Re: [PATCH 1/2] zram: fix crashes due to use of cpu hotplug multistate

From: Minchan Kim
Date: Mon Mar 22 2021 - 18:12:49 EST


On Mon, Mar 22, 2021 at 08:41:56PM +0000, Luis Chamberlain wrote:
> On Mon, Mar 22, 2021 at 09:37:17AM -0700, Minchan Kim wrote:
> > On Fri, Mar 19, 2021 at 07:09:24PM +0000, Luis Chamberlain wrote:
> > > Indeed one issue is a consequence of the other but a bit better
> > > description can be put together for both separately.
> > >
> > > The warning comes up when cpu hotplug detects that the callback
> > > is being removed, but yet "instances" for multistate are left behind,
> > > ie, not removed. CPU hotplug multistate allows us to dedicate a callback
> > > for zram so that it gets called every time a CPU hot plugs or unplugs.
> > > In the zram driver's case we want to trigger the callback per each
> > > struct zcomp, one is used per supported and used supported compression
> >
> > you meant "each one is used per supported compression"?
>
> Yup.
>
> > > algorithm. The zram driver allocates a struct zcomp for an compression
> > > algorithm on a need basis. The default compressor is CONFIG_ZRAM_DEF_COMP
> > > which today is CONFIG_ZRAM_DEF_COMP_LZORLE ("lzo-rle"). Although we may
> > > have different zram devices, zram devices which use the same compression
> > > algorithm share the same struct zcomp. The "multi" in CPU hotplug multstate
> >
> > It allocates each own zcomp, not sharing even though zram devices
> > use the same compression algorithm.
>
> Right.
>
> > > refers to these different struct zcomp instances, each of these will
> > > have the callback routine registered run for it. The kernel's CPU
> > > hotplug multistate keeps a linked list of these different structures
> > > so that it will iterate over them on CPU transitions. By default at
> > > driver initialization we will create just one zram device (num_devices=1)
> > > and a zcomp structure then set for the lzo-rle comrpession algorithm.
> > > At driver removal we first remove each zram device, and so we destroy
> > > the struct zcomp. But since we expose sysfs attributes to create new
> > > devices or reset / initialize existing ones, we can easily end up
> > > re-initializing a struct zcomp before the exit routine of the module
> > > removes the cpu hotplug callback. When this happens the kernel's
> > > CPU hotplug will detect that at least one instance (struct zcomp for
> > > us) exists.

**Dataset extract**:
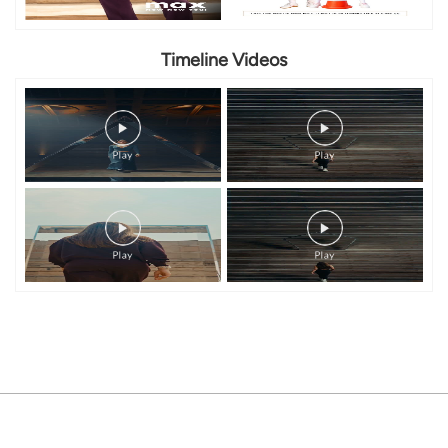
Timeline Videos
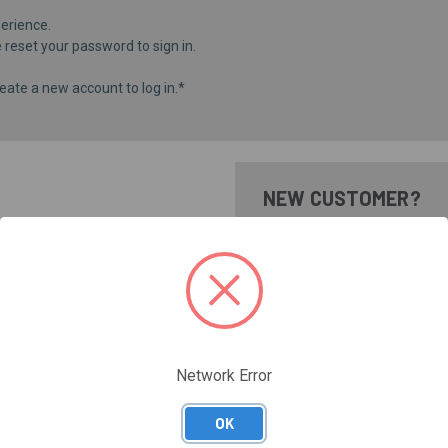
erience.
e
reset your password
to sign in.
eate a new account to log in.*
NEW CUSTOMER?
Create an account with us and 
Check out faster
Save multiple shippi
Access your order hi
Track new orders
Save items to your Wi
Network Error
CREATE ACCOUNT
Forgot your password?
OK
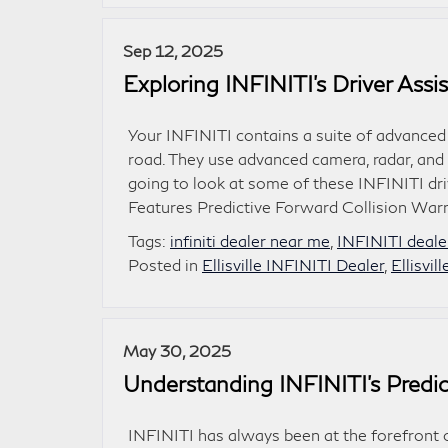
Sep 12, 2025
Exploring INFINITI’s Driver Ass
Your INFINITI contains a suite of advanced
road. They use advanced camera, radar, and 
going to look at some of these INFINITI dri
Features Predictive Forward Collision War
Tags:
infiniti dealer near me
,
INFINITI dealer
Posted in
Ellisville INFINITI Dealer
,
Ellisvil
May 30, 2025
Understanding INFINITI’s Predic
INFINITI has always been at the forefront o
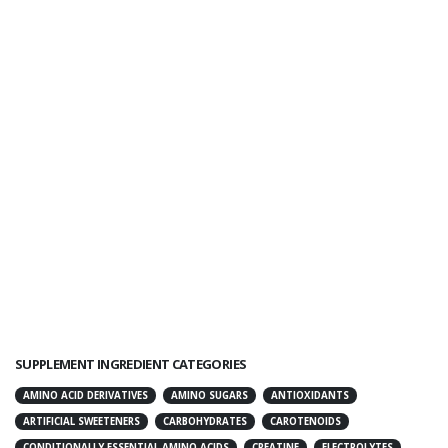
SUPPLEMENT INGREDIENT CATEGORIES
AMINO ACID DERIVATIVES
AMINO SUGARS
ANTIOXIDANTS
ARTIFICIAL SWEETENERS
CARBOHYDRATES
CAROTENOIDS
CONDITIONALLY ESSENTIAL AMINO ACIDS
CREATINE
ELECTROLYTES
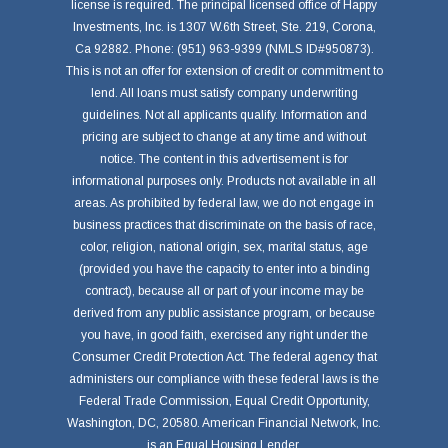
license is required. The principal licensed office of Happy
Investments, Inc. is 1307 W.6th Street, Ste. 219, Corona,
Ca 92882. Phone: (951) 963-9399 (NMLS ID#950873).
This is not an offer for extension of credit or commitment to
lend. All loans must satisfy company underwriting
guidelines. Not all applicants qualify. Information and
pricing are subject to change at any time and without
notice. The content in this advertisement is for
informational purposes only. Products not available in all
areas. As prohibited by federal law, we do not engage in
business practices that discriminate on the basis of race,
color, religion, national origin, sex, marital status, age
(provided you have the capacity to enter into a binding
contract), because all or part of your income may be
derived from any public assistance program, or because
you have, in good faith, exercised any right under the
Consumer Credit Protection Act. The federal agency that
administers our compliance with these federal laws is the
Federal Trade Commission, Equal Credit Opportunity,
Washington, DC, 20580. American Financial Network, Inc.
is an Equal Housing Lender.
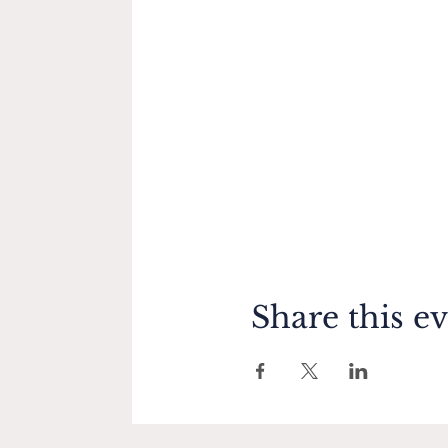
Share this e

**Exercise goal**: Write the next part of the zram CPU hotplug email thread, starting right after its final sentence.

**Solved exercise**:
> >
> > It's very helpful to understand. Thanks a lot!S
> >
> > So IIUC, it's fundamentally race between destroy_devices(i.e., module
> > unload) and every sysfs knobs in zram. Isn't it?
>
> I would not call it *every* syfs knob as not all deal with things which
> are related to CPU hotplug multistate, right? Note that using just
> try_module_get() alone (that is the second patch only, does not fix the
> race I am describing above).

It wouldn't be CPU hotplug multistate issue but I'd like to call it
as more "zram instance race" bug.
What happens in this case?

CPU 1 CPU 2

destroy_devices
..
compact_store()
zram = dev_to_zram(dev);
idr_for_each(zram_remove_cb
zram_remove
..
kfree(zram)
down_read(&zram->init_lock);


CPU 1 CPU 2

hot_remove_store
compact_store()
zram = dev_to_zram(dev);
zram_remove
kfree(zram)
down_read(&zram->init_lock);

So, for me we need to close the zram instance create/removal
with sysfs rather than focusing on CPU hotplug issue.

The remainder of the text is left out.